Makes sense. Thank you so much again, I think I am in a good place for now with that solubility model. I will look into PHAST, as the features you mentioned may be of interest to me as this project progresses.

It appears that, of the phases considered in the model, Gibbsite should be precipitating (SR=12-18 at the end of my simulations). How can I see if it does, in fact, precipitate? TOTMOLE argument seems to work only with elements, not solid species.

Also, any chance you've heard of Phreeqc being used for modeling Ostwald ripening? This is likely the next piece of my project.

[dlparkhurst]

If you want gibbsite to precipitate if supersaturated, then you need to add "EQUILIBRIUM_PHASES; Gibbsite 0 0" to your script; the second 0 indicates gibbsite is not present initially.

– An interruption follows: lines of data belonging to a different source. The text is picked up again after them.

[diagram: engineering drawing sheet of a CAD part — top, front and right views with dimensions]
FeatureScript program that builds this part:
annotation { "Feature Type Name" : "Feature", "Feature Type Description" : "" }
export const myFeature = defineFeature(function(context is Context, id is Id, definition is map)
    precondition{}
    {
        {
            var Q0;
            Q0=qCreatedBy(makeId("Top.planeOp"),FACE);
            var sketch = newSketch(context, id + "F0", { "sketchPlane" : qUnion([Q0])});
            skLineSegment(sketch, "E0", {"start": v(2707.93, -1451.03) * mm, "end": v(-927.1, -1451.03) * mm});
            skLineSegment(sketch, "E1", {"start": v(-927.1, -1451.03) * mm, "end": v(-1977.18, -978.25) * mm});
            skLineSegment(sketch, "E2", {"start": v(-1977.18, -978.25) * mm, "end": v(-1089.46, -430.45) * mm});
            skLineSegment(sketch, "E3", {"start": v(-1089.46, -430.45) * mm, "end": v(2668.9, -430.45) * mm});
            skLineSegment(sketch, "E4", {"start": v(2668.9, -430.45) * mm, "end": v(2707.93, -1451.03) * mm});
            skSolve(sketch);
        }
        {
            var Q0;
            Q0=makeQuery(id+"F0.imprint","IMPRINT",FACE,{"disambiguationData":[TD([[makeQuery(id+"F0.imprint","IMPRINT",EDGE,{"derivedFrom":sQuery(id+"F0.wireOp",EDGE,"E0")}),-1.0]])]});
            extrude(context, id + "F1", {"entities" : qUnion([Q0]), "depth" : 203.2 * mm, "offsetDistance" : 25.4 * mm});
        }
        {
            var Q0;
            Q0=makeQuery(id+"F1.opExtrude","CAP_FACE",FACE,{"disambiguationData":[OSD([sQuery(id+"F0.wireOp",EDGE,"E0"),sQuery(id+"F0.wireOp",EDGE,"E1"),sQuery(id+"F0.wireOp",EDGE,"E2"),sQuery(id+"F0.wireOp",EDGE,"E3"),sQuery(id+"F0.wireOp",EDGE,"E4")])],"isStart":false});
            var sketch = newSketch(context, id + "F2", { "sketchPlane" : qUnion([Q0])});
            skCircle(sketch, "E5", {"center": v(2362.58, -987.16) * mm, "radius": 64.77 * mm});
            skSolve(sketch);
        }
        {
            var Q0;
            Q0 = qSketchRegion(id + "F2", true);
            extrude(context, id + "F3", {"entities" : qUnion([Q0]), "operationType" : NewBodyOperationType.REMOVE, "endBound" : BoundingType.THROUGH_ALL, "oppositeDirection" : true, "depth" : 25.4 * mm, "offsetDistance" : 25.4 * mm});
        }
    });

You can print the amount of Gibbsite that precipitates with "SELECTED_OUTPUT; -equi Gibbsite" or by using the Basic function EQUI("Gibbsite") in USER_PUNCH.

I don't know much about Ostwalt ripening. A colleague Dennis Eberl did experiments and wrote several papers on the subject. A Google Scholar search for "D Eberl ripening" will find them.

[smolen]

Brilliant.

Including gibbsite (which I believe is more accurate) completely changed the time to saturation for kaolinite, by 24x (depending on T)! This only amounts to ~0.009 weight% gibbsite, which is likely why I have not detected it in my XRD analysis. Yet, clearly, it significantly effects the kinetics of kaolinite dissolution. Something very important to consider.

And I have looked into Eberl's papers, very relevant to me. I can't thank you enough for all of the insight.